Planning Assumptions
Resources within the affected disaster area will be inadequate to triage casualties from the scene or treat
them in local hospitals. Additional mobilized medical capabilities will be urgently needed to assist
response.
Primary medical treatment facilities may be damaged or inoperable. Assessment and emergency
restoration to necessary operational levels is a basic requirement to stabilize the medical support system.
As such, operational necessity may require:
Establishment of field medical stations
Further transportation by air of patients to the nearest metropolitan areas with sufficient concentrations
of available hospital beds where patient needs can be matched with the necessary definitive medical care
Assistance in maintaining the continuity of health and medical services


CONCEPT OF OPERATIONS
Decisions to initiate a request for state assistance in managing medical response events are made on a
community-by-community basis by local health authorities in coordination with local medico-legal
authorities, elected officials, and emergency management coordinators.
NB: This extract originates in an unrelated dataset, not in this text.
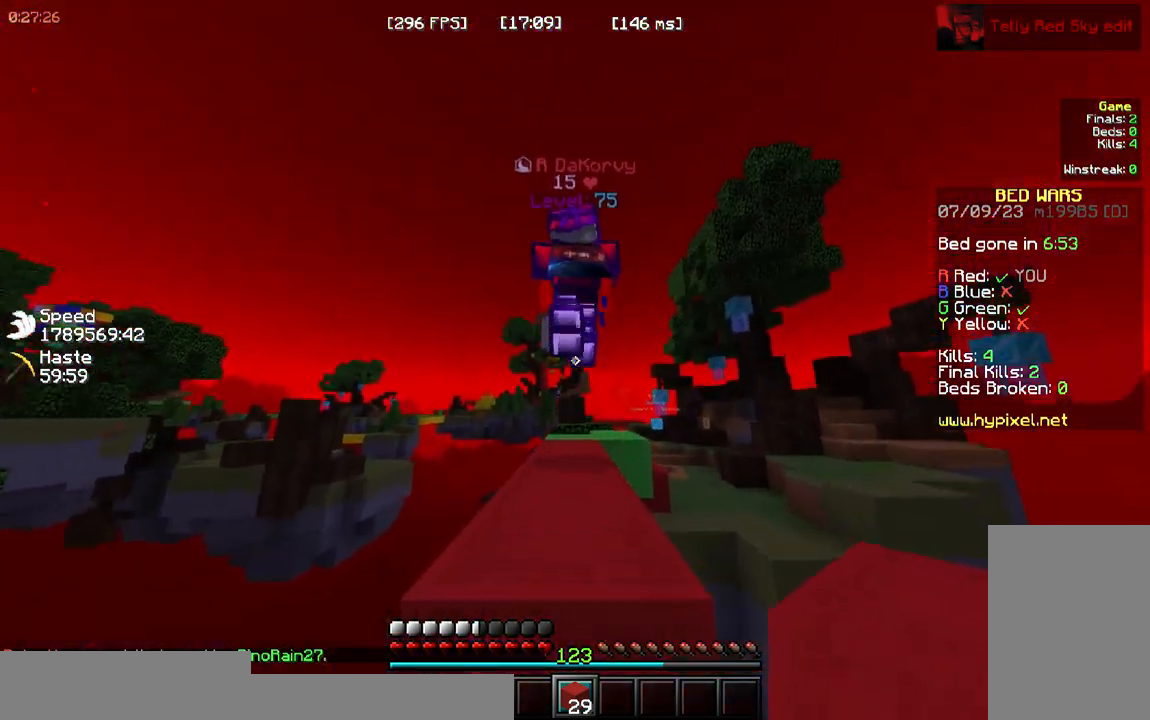
{"keys": [], "mouse": []}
During an event in which it is anticipated that local and regional assets will be fully obligated or exceeded,
the State of North Carolina has developed the State Medical Response System in order to meet those
needs. This system consists of:
Special Operations Response Team (SORT) / State Medical Assistance Team (SMAT) I
SMAT II
SMAT III
Medical Reserve Corps


State Medical Assistance Teams

 SORT /     The Special Operations Response Team (SORT) is a private, non-profit organization located in
 SMAT I     Winston-Salem which can supplement and assist emergency services agencies that become
            overwhelmed in a crisis situation such as a manmade or natural incident. This organization is
            a federally supported Disaster Medical Assistance Team (DMAT) that responds to events
            nationwide. The SORT provides a dedicated set of equipment for response to incidences in
            North Carolina if federal committed resources are not available.
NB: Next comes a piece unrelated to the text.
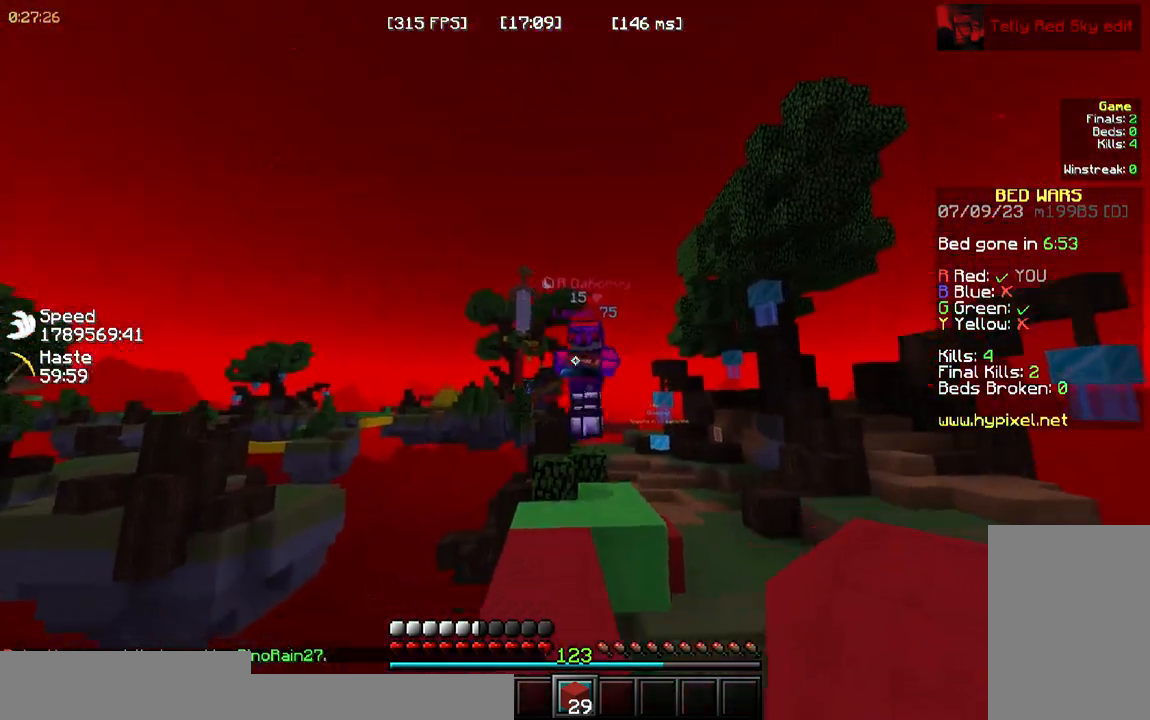
{"keys": [], "mouse": [], "events": []}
            The SORT responds as a disaster medical team and hazmat team both locally and statewide,
            is a member of North Carolina's State Emergency Response Team (SERT), and has been
            designated as the State Medical Assistance Team I (SMAT I).
            The SMAT I is a rapid medical statewide response team capable of a 4 to 6 hour response
            time when activated and is capable of responding to assist the citizens of North Carolina in a
            crisis situation. An SMAT I response would be augmented with personnel and additional
            response equipment from the Winston-Salem based Special Operations Response Team.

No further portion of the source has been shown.